Ethereum is like the best and worst parts of New York: Grayscale

CointelegraphPublished on 2022-03-31Last updated on 2022-03-31

Abstract

Digital asset manager Grayscale has published a report on smart contract platforms in which it likens the Ethereum (ETH) blockchain to the best and worst parts of New York City.

Digital asset manager Grayscale has published a report on smart contract platforms in which it likens the Ethereum (ETH) blockchain to the best and worst parts of New York City.
The report examines the granddaddy smart contract network Ethereum in comparison to newer competing blockchains such as Solana (SOL), Avalanche (AVAX), Polkadot (DOT), Cardano (ADA) and Stellar (XLM). The report comes in the wake of the firm launching a crypto fund dedicated to smart contract platforms excluding Ethereum.
In a section titled “digital cities,” Grayscale analyzed Ethereum, Avalanche and Solana. The firm compared Ethereum to the Big Apple, noting that they both share similarities with issues that arise from their stature:
“Ethereum is like New York City: it is vast, expensive, and congested in certain areas.
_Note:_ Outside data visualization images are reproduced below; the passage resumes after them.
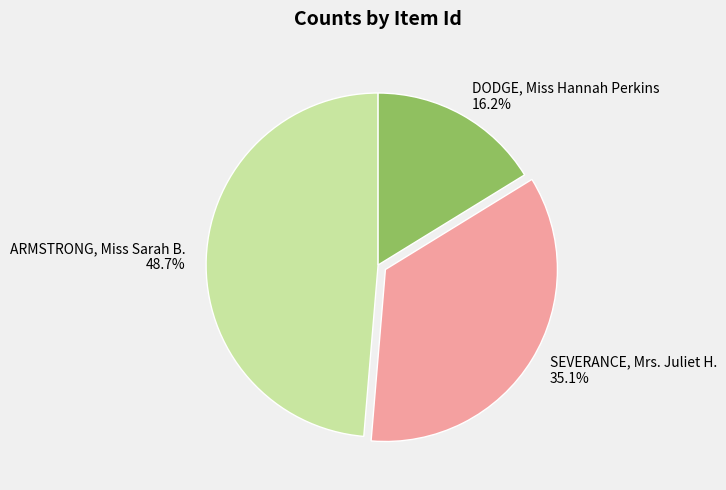

What percentage do SEVERANCE, Mrs. Juliet H. and DODGE, Miss Hannah Perkins together represent?

51.3%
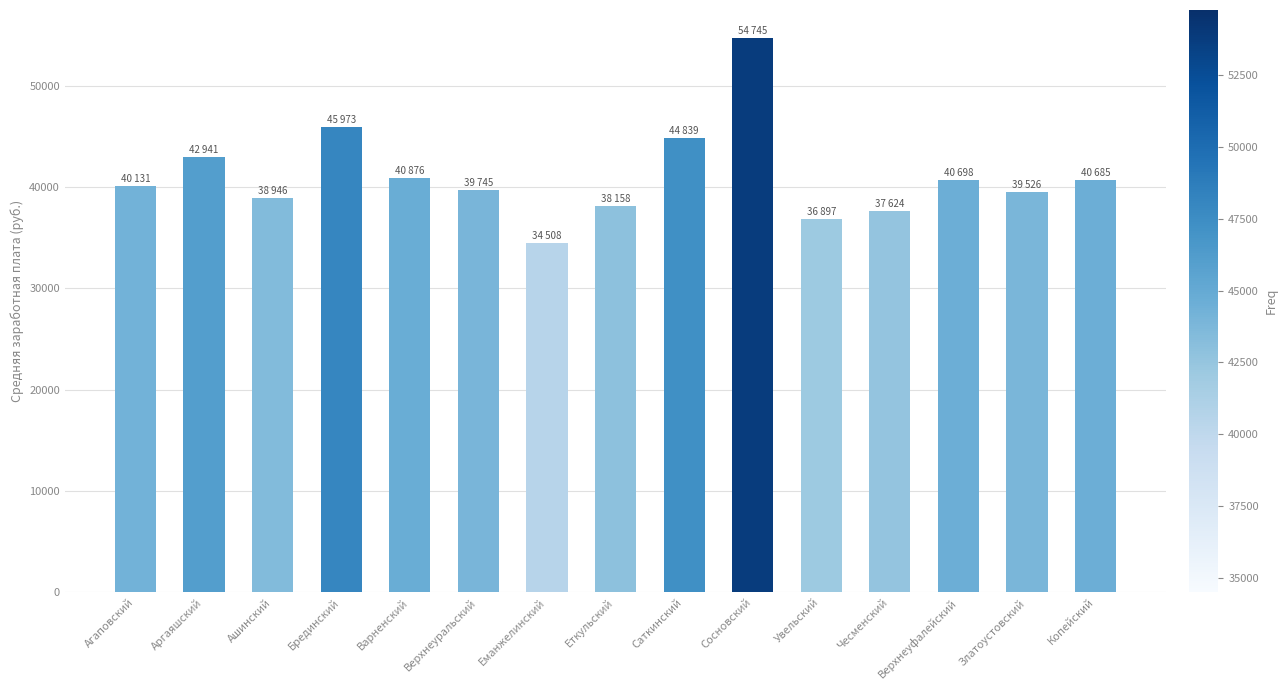

Does the chart contain stacked bars?

No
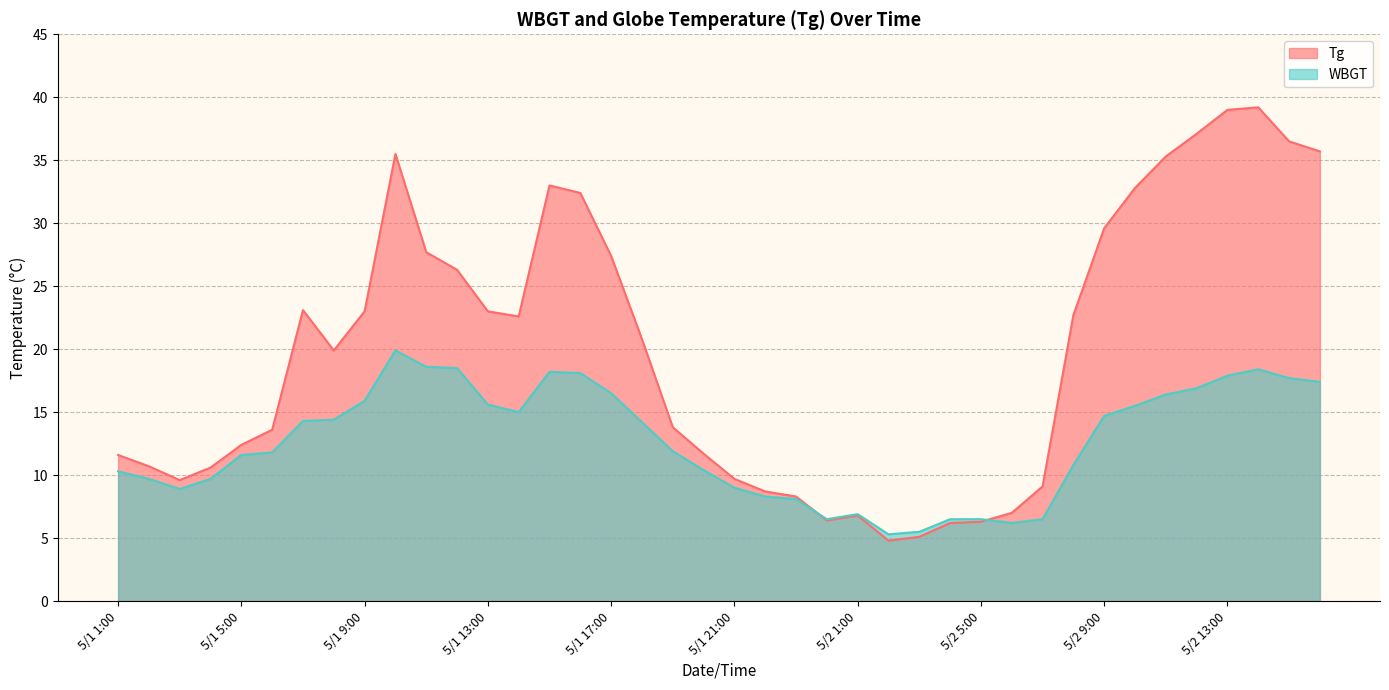

Count the number of categories in the chart.

40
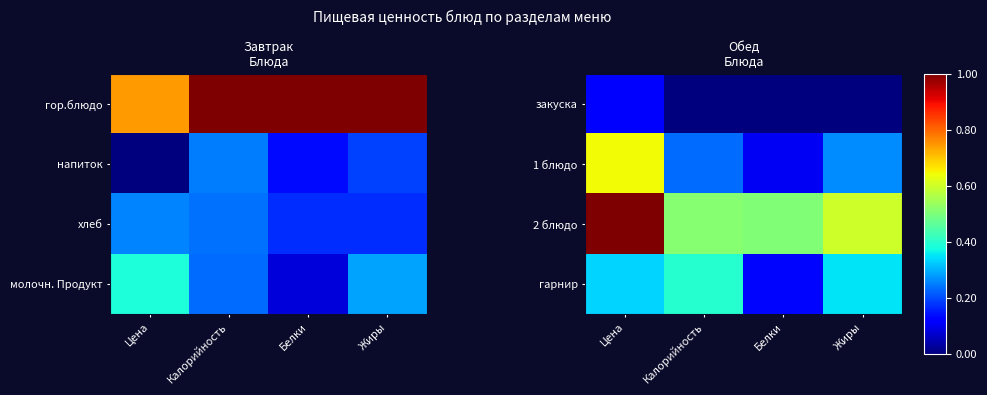

Rank the series at Жиры from highest to lowest value.

2 блюдо, гарнир, 1 блюдо, закуска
However, it also features the richest application ecosystem, with over 500 apps that command a total value of over $100 billion—more than 10x larger than any other competing network.”
“Users and developers take comfort that Ethereum will likely continue to be the center of gravity for application innovation and liquidity due to the size of its community and the amount of capital locked into the network’s smart contracts. An L2 solution like Polygon is comparable to a skyscraper in NYC: it scales by building upwards,” the report added.
The firm went on to suggest that users moving to competing blockchains is like moving to a cheaper city due to the high gas fees and network congestion on Ethereum caused by overwhelming demand for decentralized finance (DeFi) services and nonfungbile tokens (NFTs) over the past two years.
“As Ethereum fees began to eclipse $10 per transaction, smart contract platforms like Stellar, Algorand, Solana, and Avalanche experienced strong growth in daily on-chain transaction counts,” the report read.
Grayscale described Solana as like Los Angeles, noting that it is a “structurally distinct network that is speedier and focuses on different use cases” such as on-chain order books such as Mango Markets, which requires fast transaction speeds and low fees to operate.
“Solana’s architecture relies on a different consensus mechanism that prioritizes speed and lower fees though at the cost of more centralization — rather than scaling through L2 chains Solana runs transactions through a speedy L1 chain. Running roughly 2300 transactions per second as of March 15, 2022,” the report reads.
Avalanche was compared to Chicago in that its economy is similar to NYC, but has a smaller network, “transactions are cheaper and less congested, and development is more centralized.”
“Game-specific subnets like Crabada, and partnerships with firms like Deloitte should offer more differentiation compared to apps on other chains, helping Avalanche craft a distinct identity moving forward,” Grayscale wrote.
Regardless of the comparisons, Grayscale emphasized the bullish use cases for smart contract platforms moving forward, with the firm pointing towards DeFi and the up and coming Metaverse sector in particular:
"The market opportunity for DeFi and Metaverse applications combined, in our opinion, is likely larger than the $2 trillion market cap of the entire digital assets market today.”
“Smart contract platforms are the operating layer that DeFi and Metaverse applications build on and leverage for transactions, ultimately driving value to the base chain as users accumulate native tokens for fees," the report added.